Arranging your care
You should always ensure that you have a written agreement with the home about the terms of the care you are receiving.
Help in making decisions
If you have a disability or illness that makes it difficult to make decisions about about your own health, care needs, finances and other aspects of everyday life then the Mental Capacity Act is designed to help you.
Information on how the act supports you to make decisions (sometimes or all of the time), or helps you to plan ahead in case you become incapable of making decisions in the future can be found on the Mental Capacity Act web page called Making decisions
The contract terms
If you are paying privately for care
Make sure that you are given a contract or a residents agreement signed by your or your representative and by the home owner or manager, or his or her representative.The contract should confirm exactly
- what you will be paying each week
- what that charge covers
- any extra charges
- how and when the price you pay will be reviewed.

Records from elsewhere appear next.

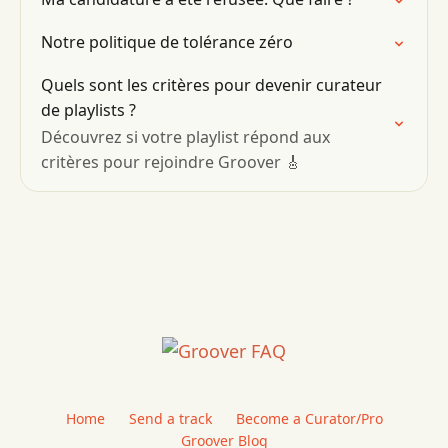
Notre politique de tolérance zéro
Quels sont les critères pour devenir curateur
de playlists ?
Découvrez si votre playlist répond aux
critères pour rejoindre Groover 🎸
Home
Send a track
Become a Curator/Pro
Groover Blog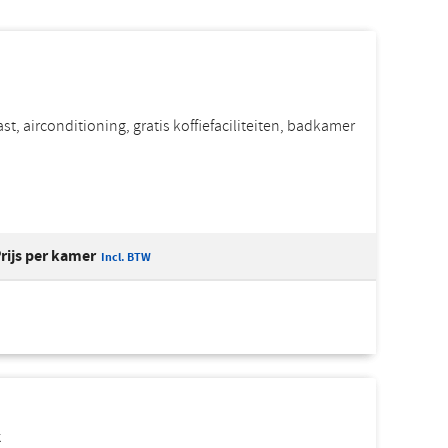
, airconditioning, gratis koffiefaciliteiten, badkamer
rijs per kamer
Incl. BTW
k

If you are getting help towards the cost of care from Adult Services
Your care manager will automatically set up a contract on your behalf with the home you move into which will give details of the amount that the Adult Services department will contribute to the fees.
You will be notified separately about your assessed client contribution which you will have to pay towards this fee.
Other terms on the contractThe contract also covers other terms such as
- an agreed notice period on both sides
- what happens when a resident has to go into hospital.
When care is arranged by the Adult Services department the terms in the Adult Services department contract take precedence.